Christopher Columbus monument close to Las Ramblas in Barcelona, Spain.
With over a dozen states and the District of Columbia celebrating the alternative to Columbus’ Day, Indigenous Peoples’ Day is a perfect example of reclaiming history and centering the lives of those who are often rendered invisible.
And losing millions of lives, having your land dispossessed, your children kidnapped and placed in boarding schools designed to kill Indian language and culture — this is enough to render you invisible to the mainstream white society. After all, sports team mascots mocking Native people are still a thing, with the Washington Football Team changing its racially offensive name just last year after corporate sponsor FedEx demanded the change. Society behaves as if Indigenous people no longer exist, or as if they couldn’t care less.
Indigenous Peoples’ Day is a concept that should resonate with Black people. Black people are among Indigenous people in the Americas and around the world, and this is a long history. As the late Rutgers University scholar Ivan Van Sertima taught us, the African presence in the “New World” predates Columbus by centuries.
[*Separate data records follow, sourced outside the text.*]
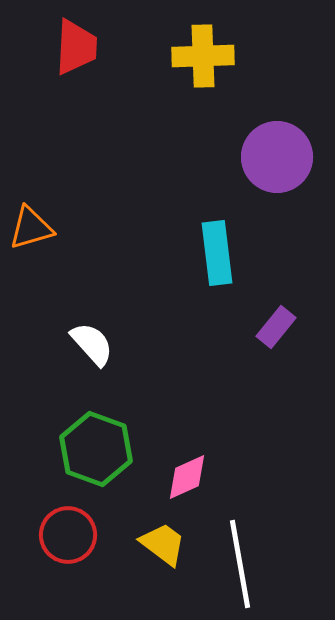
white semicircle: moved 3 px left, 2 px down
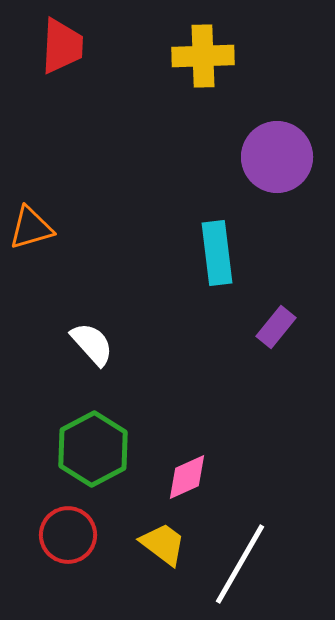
red trapezoid: moved 14 px left, 1 px up
green hexagon: moved 3 px left; rotated 12 degrees clockwise
white line: rotated 40 degrees clockwise
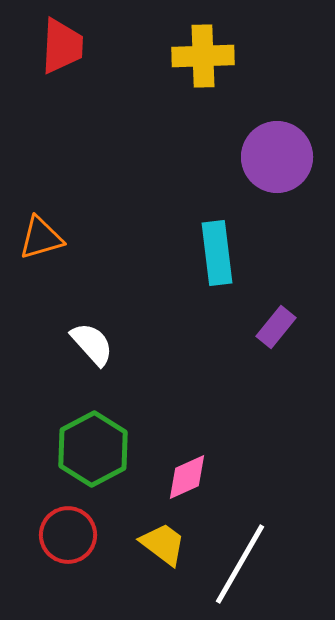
orange triangle: moved 10 px right, 10 px down
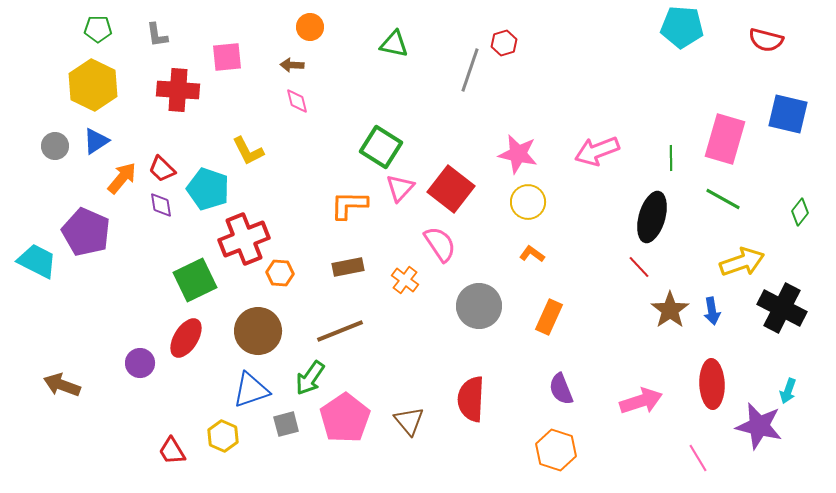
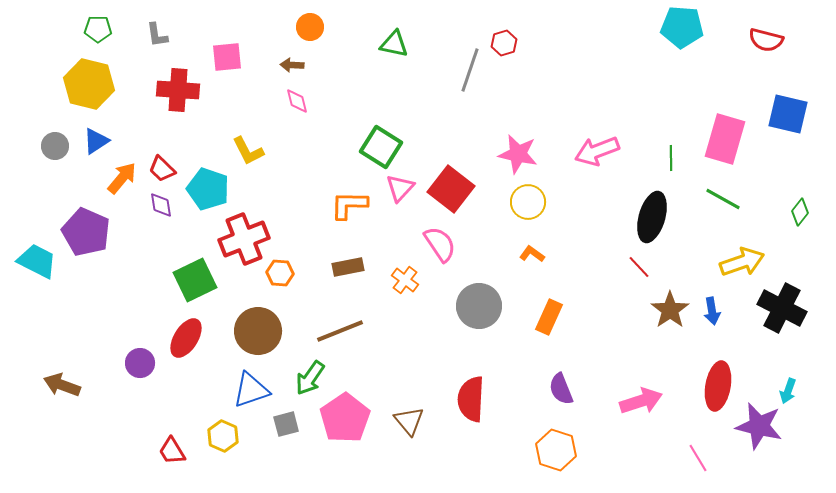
yellow hexagon at (93, 85): moved 4 px left, 1 px up; rotated 12 degrees counterclockwise
red ellipse at (712, 384): moved 6 px right, 2 px down; rotated 12 degrees clockwise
Honoring the culture and history of Indigenous people means honoring the ancestors. “One thing that makes Native Americans different from Whites is that most of us view our ancestors as close as our families today,” tweeted Native American lawyer Brett Chapman, whose relative Standing Bear was the first Native American to win civil rights in the U.S. “I see all the injustice done to my ancestors like Standing Bear and know that was something my family suffered. It’s more visceral for Natives.”
Lummi carver and activists Phreddie Lane speaks during a welcome ceremony for the Red Road Totem pole on the National Mall on July 29, 2021 in Washington, DC. (Photo by Jemal Countess/Getty Images for Native Organizers Alliance)
Chapman recalled what his great-great-great grandfather Chief White Eagle told an Alabama church of racist Southerners in 1883: “He said they were selfish, he wasn’t Christian and Native Americans don’t believe in Hell because Hell is in fact living in America with the Whites.”
But Indigenous People’s Day is more than just remembering history. Our very survival as a planet depends on following what the ancestors did as stewards of the land who protected the Earth for thousands upon thousands of years, until the white man depleted the land, the resources and people — all for profit.
Indigenous communities hold over half of the world’s land, with 5% of the world’s population protecting 80% of the world’s biodiversity. The communities have legal rights over only a small fraction of that land and are under threat. Community and Indigenous lands have lower deforestation rates and store a quarter of the world’s carbon stock, making these lands crucial to fighting climate change. And the knowledge that Indigenous people have gained over the centuries is helping us understand weather changes.
This is why we must welcome Indigenous Peoples’ Day. If we want to know where we are going, we must understand and honor the people who came before us, and on whose land we live.